▶ Job item
Copy the data exactly; pictures stay out of the copy.

--- START ---

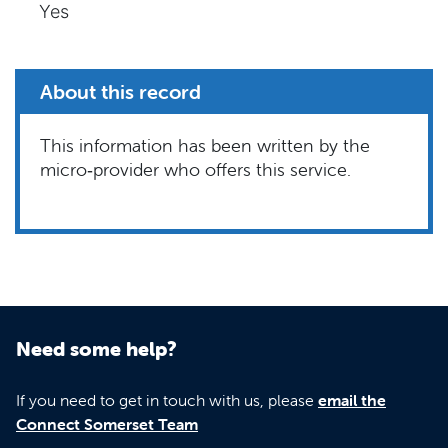
Yes
About this record
This information has been written by the
micro‑provider who offers this service.
Need some help?
If you need to get in touch with us, please
email the
Connect Somerset Team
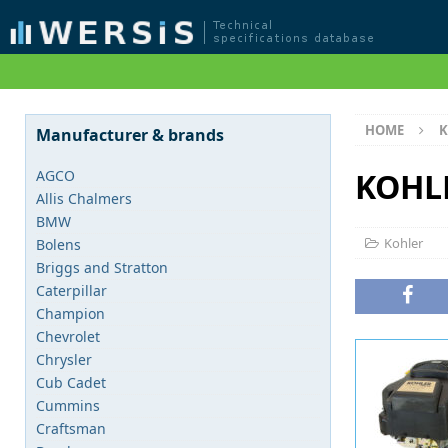
HOME
K
Manufacturer & brands
KOHL
AGCO
Allis Chalmers
BMW
Kohler
Bolens
Briggs and Stratton
Caterpillar
Champion
Chevrolet
Chrysler
Cub Cadet
Cummins
Craftsman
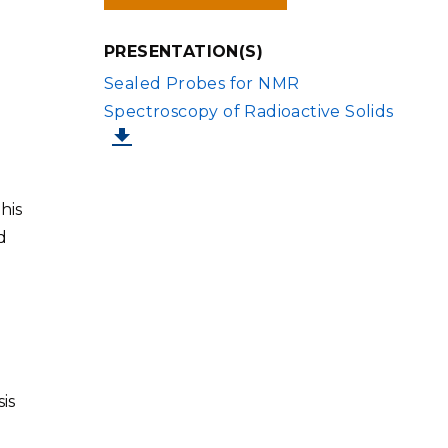
IN
NEW
WINDOW)
PRESENTATION(S)
FILE
Sealed Probes for NMR
Spectroscopy of Radioactive Solids
his
d
is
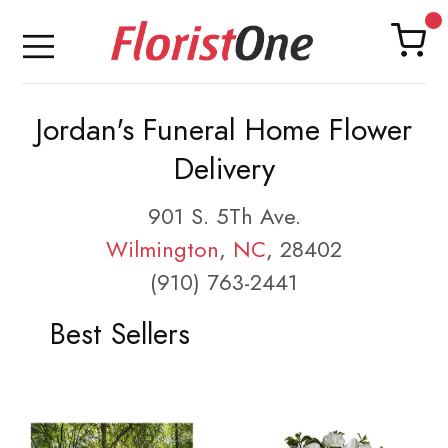
Jordan's Funeral Home Flower
Delivery
901 S. 5Th Ave.
Wilmington
,
NC
, 28402
(910) 763-2441
Best Sellers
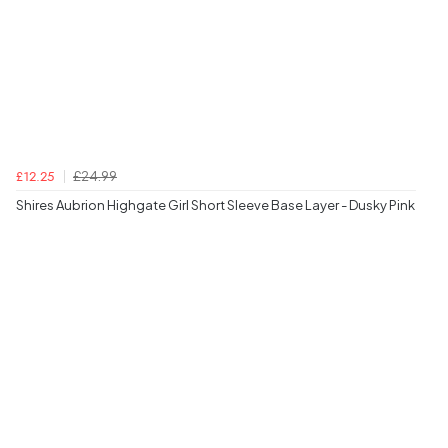
£24.99
£12.25
Shires Aubrion Highgate Girl Short Sleeve Base Layer - Dusky Pink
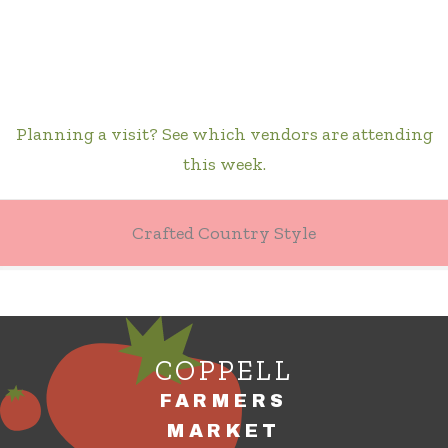
Planning a visit? See which vendors are attending
this week.
Crafted Country Style
COPPELL
FARMERS
MARKET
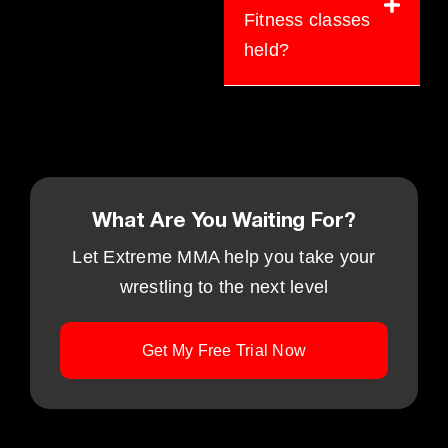
Fitness classes
held?
What Are You Waiting For?
Let Extreme MMA help you take your
wrestling to the next level
Get My Free Trial Now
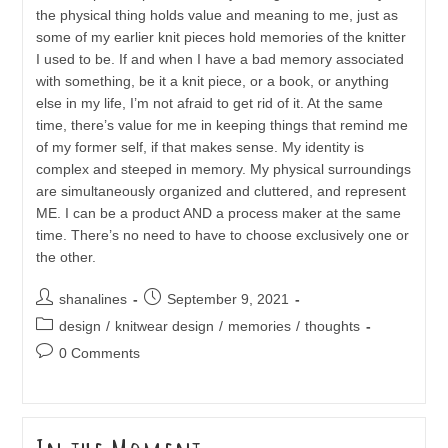
the physical thing holds value and meaning to me, just as
some of my earlier knit pieces hold memories of the knitter
I used to be. If and when I have a bad memory associated
with something, be it a knit piece, or a book, or anything
else in my life, I’m not afraid to get rid of it. At the same
time, there’s value for me in keeping things that remind me
of my former self, if that makes sense. My identity is
complex and steeped in memory. My physical surroundings
are simultaneously organized and cluttered, and represent
ME. I can be a product AND a process maker at the same
time. There’s no need to have to choose exclusively one or
the other.
Post
Post
shanalines
September 9, 2021
author:
published:
Post
design
/
knitwear design
/
memories
/
thoughts
category:
Post
0 Comments
comments:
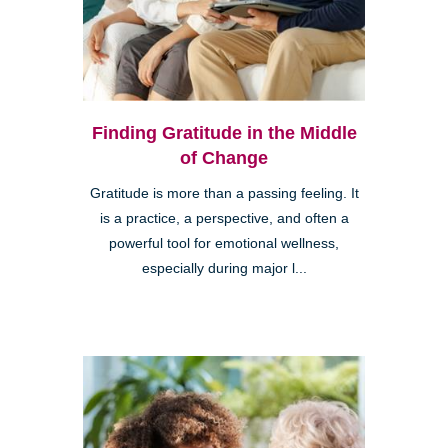
Finding Gratitude in the Middle
of Change
Gratitude is more than a passing feeling. It
is a practice, a perspective, and often a
powerful tool for emotional wellness,
especially during major l...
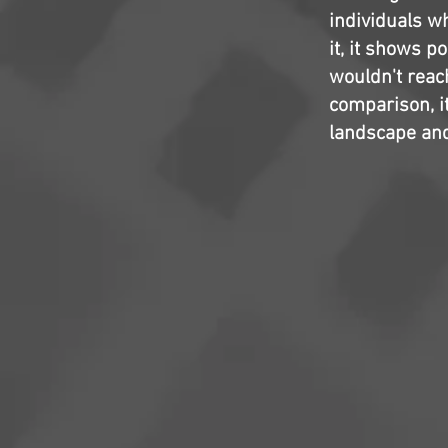
individuals wh
it, it shows p
wouldn't reach
comparison, it
landscape and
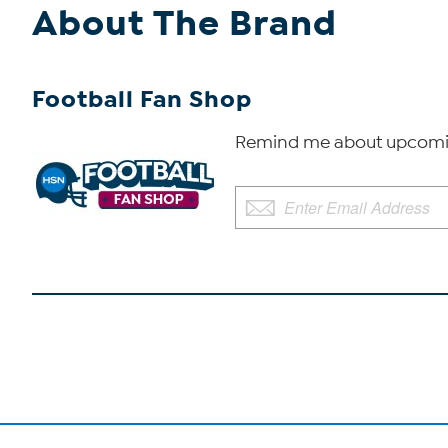
About The Brand
Football Fan Shop
Remind me about upcomin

--- END ---

▶ Answer to this problem
Yes
About this record
This information has been written by the
micro‑provider who offers this service.
Need some help?
If you need to get in touch with us, please
email the
Connect Somerset Team
HOME
K
Manufacturer & brands
KOHL
AGCO
Allis Chalmers
BMW
Kohler
Bolens
Briggs and Stratton
Caterpillar
Champion
Chevrolet
Chrysler
Cub Cadet
Cummins
Craftsman
IN
NEW
WINDOW)
PRESENTATION(S)
FILE
Sealed Probes for NMR
Spectroscopy of Radioactive Solids
his
d
is
Jordan's Funeral Home Flower
Delivery
901 S. 5Th Ave.
Wilmington
,
NC
, 28402
(910) 763-2441
Best Sellers
£24.99
£12.25
Shires Aubrion Highgate Girl Short Sleeve Base Layer - Dusky Pink
Planning a visit? See which vendors are attending
this week.
Crafted Country Style
COPPELL
FARMERS
MARKET
Fitness classes
held?
What Are You Waiting For?
Let Extreme MMA help you take your
wrestling to the next level
Get My Free Trial Now
the physical thing holds value and meaning to me, just as
some of my earlier knit pieces hold memories of the knitter
I used to be. If and when I have a bad memory associated
with something, be it a knit piece, or a book, or anything
else in my life, I’m not afraid to get rid of it. At the same
time, there’s value for me in keeping things that remind me
of my former self, if that makes sense. My identity is
complex and steeped in memory. My physical surroundings
are simultaneously organized and cluttered, and represent
ME. I can be a product AND a process maker at the same
time. There’s no need to have to choose exclusively one or
the other.
Post
Post
shanalines
September 9, 2021
author:
published:
Post
design
/
knitwear design
/
memories
/
thoughts
category:
Post
0 Comments
comments:
Finding Gratitude in the Middle
of Change
Gratitude is more than a passing feeling. It
is a practice, a perspective, and often a
powerful tool for emotional wellness,
especially during major l...
individuals wh
it, it shows p
wouldn't reach
comparison, it
landscape and
About The Brand
Football Fan Shop
Remind me about upcomin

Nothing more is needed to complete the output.